Jeremy compare la technique du verre filigrané à la couture non seulement le processus mais aussi la conception, l’importance du dessin, de la forme imaginée, des couleurs, du travail d’équipe.
Pour lui, c’est une technique de pointe qui exige une grande maîtrise, beaucoup d’énergie, de concentration, d’émotions. La mettre en œuvre est un véritable challenge surtout que Jeremy aime souffler des pièces importantes où la difficulté se trouve alors décuplée d’autant que ce travail nécessite finesse et précision, les lignes doivent être régulières, bien définies.
Une fois l’objet créé, la technique s’efface au profit du résultat révélé. Son intention n’est pas de mettre la technique en avant mais de la dépasser, de la sublimer pour n’y voir plus qu’un « Fruit d’Esprit » « Spirit Fruit« , que « La lumière de l’Hiver », « Winterlight« , ou des « Vides » « Void » – des oeuvres dont les noms également dévoilent toute leur poésie.

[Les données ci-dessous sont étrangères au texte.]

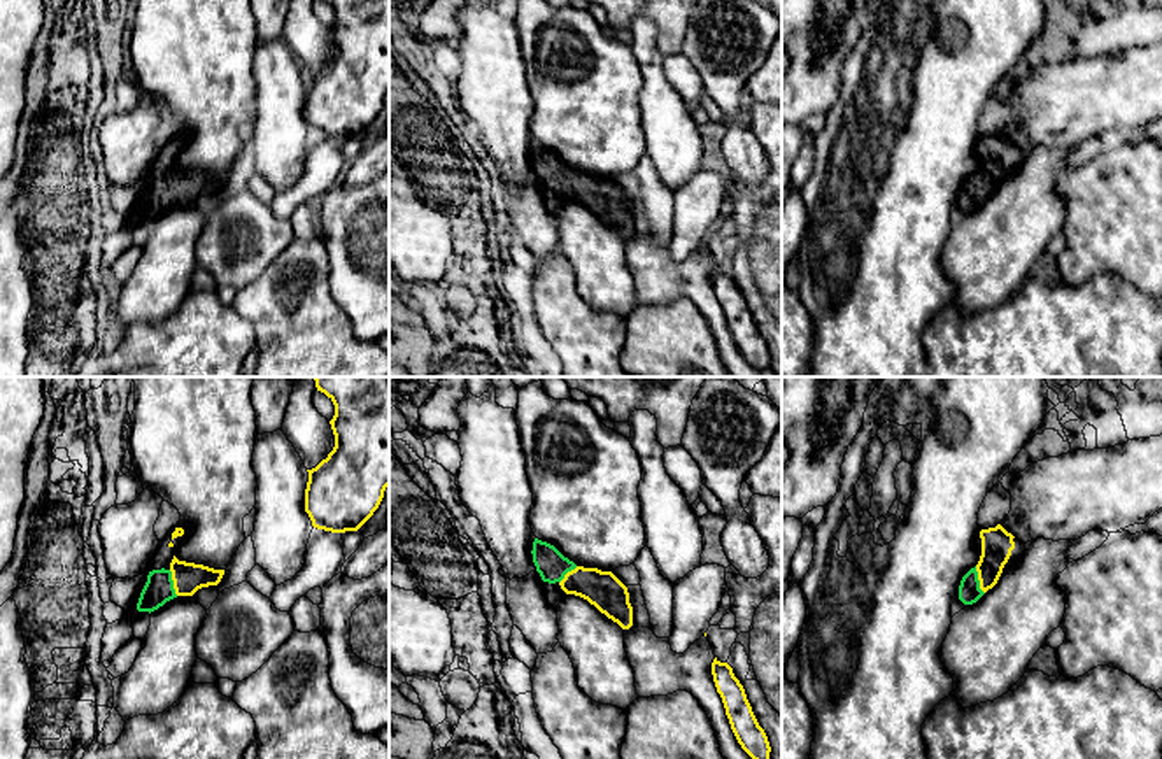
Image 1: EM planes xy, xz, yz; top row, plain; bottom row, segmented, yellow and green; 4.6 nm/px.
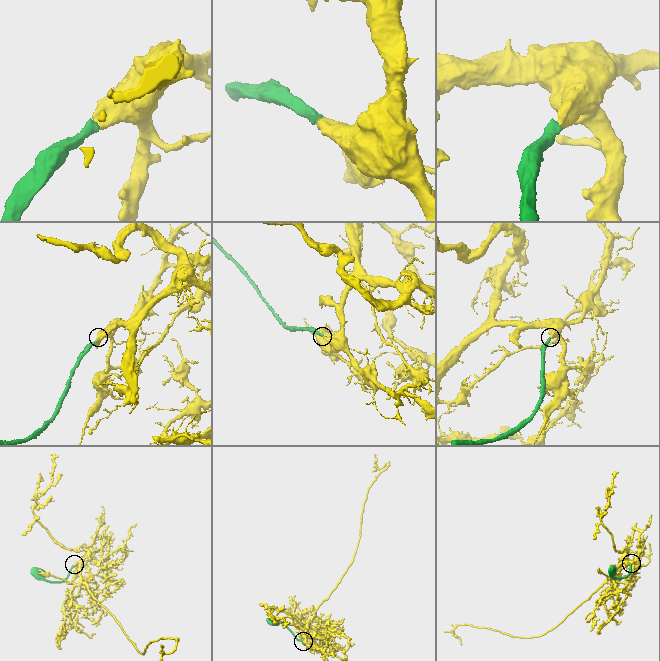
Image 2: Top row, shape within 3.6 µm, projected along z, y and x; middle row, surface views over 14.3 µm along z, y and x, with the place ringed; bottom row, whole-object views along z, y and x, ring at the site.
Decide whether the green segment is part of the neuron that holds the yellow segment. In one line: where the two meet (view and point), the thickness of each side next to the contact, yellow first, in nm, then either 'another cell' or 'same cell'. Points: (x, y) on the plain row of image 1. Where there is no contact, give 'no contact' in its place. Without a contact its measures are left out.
yz (978, 186) | 140/100 nm | same cell

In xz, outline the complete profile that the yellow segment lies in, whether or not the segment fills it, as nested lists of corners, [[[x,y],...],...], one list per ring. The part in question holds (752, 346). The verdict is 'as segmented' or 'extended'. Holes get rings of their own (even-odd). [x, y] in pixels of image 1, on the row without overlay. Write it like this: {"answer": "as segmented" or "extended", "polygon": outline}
{"answer": "as segmented", "polygon": [[[715,265],[712,270],[712,282],[738,351],[759,372],[768,370],[771,359],[768,344],[759,333],[745,296],[734,284],[733,275]]]}

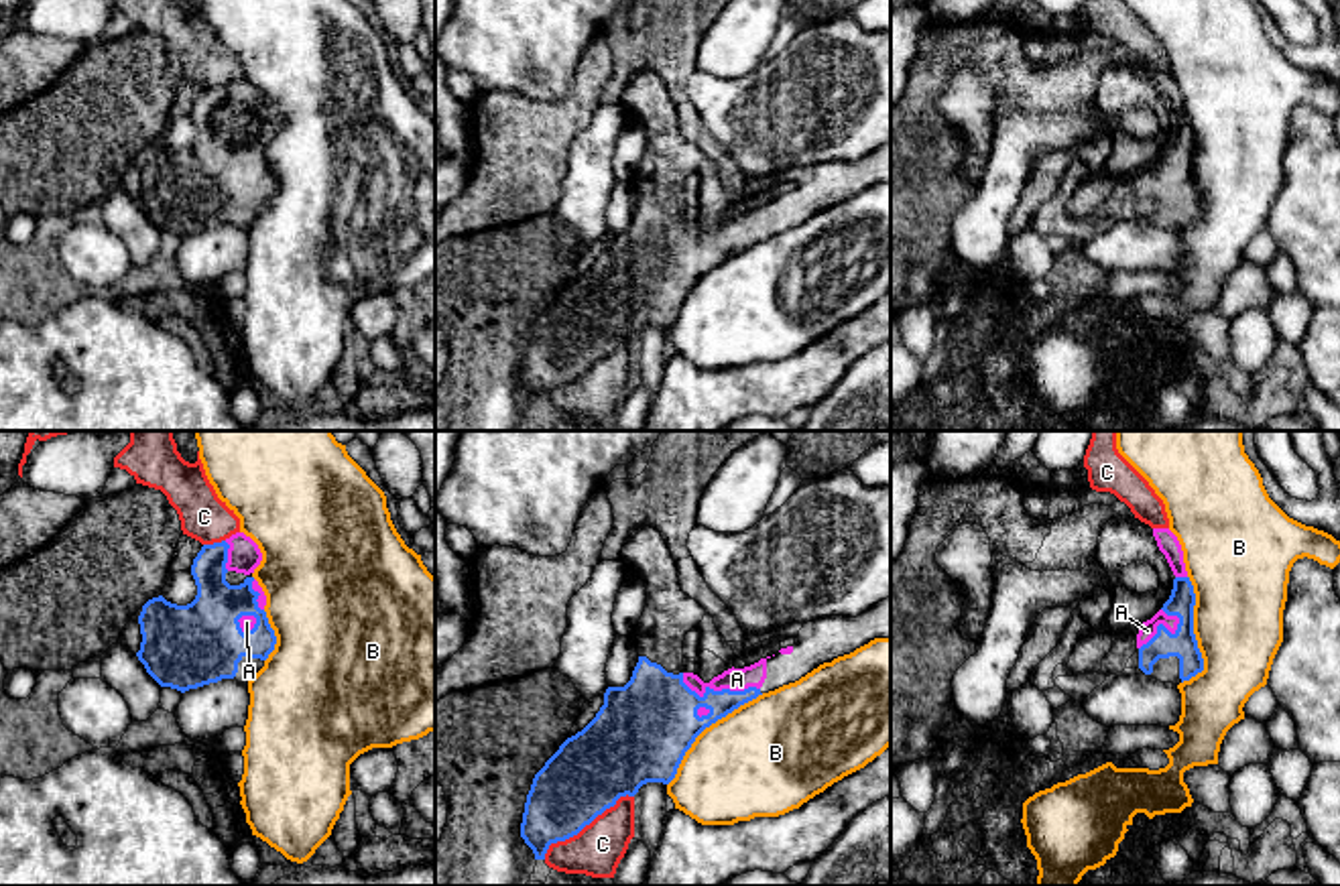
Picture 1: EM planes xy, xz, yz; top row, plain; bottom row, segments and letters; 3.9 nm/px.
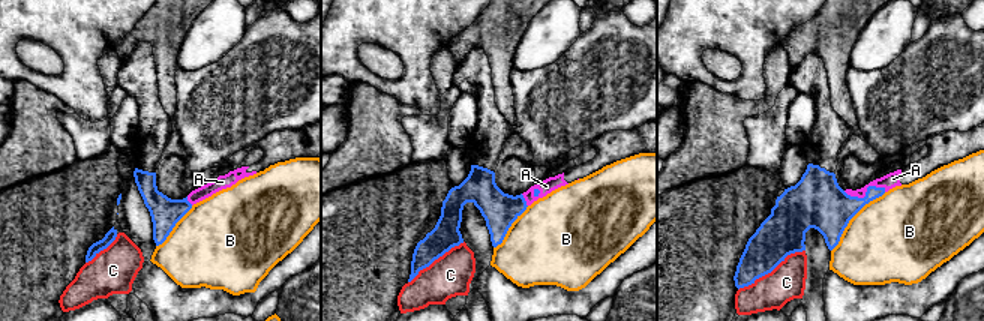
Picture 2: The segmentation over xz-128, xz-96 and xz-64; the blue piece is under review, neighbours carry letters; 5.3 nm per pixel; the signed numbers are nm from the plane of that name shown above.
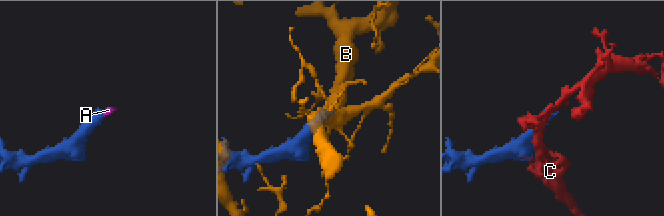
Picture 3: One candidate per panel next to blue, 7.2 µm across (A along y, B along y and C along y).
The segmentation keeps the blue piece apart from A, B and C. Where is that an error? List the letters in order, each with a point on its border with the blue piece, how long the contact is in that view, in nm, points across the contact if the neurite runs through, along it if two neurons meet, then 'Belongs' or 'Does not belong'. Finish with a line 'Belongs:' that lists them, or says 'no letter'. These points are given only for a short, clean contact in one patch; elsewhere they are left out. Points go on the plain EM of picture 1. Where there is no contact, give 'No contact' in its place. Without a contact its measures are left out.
A: Touches blue at xz (718, 236). Shared border 320 nm. Belongs
B: Touches blue at yz (1192, 177). Shared border 440 nm. Does not belong
C: Touches blue at xz (584, 370). Shared border 440 nm. Does not belong
Belongs: A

S’il est conscient de l’ancienneté de ce savoir faire, et si les gestes anciens le fascinent, ses recherches se portent plutôt sur son époque, ses œuvres s’inscrivent dans le présent nous prouvant encore que la transmission reste un socle fondamental de l’innovation.
Le travail « En filigrane » de Jeremy Maxwell Wintrebert sera exposé à la galerie du 3 juin au 14 juillet 2015.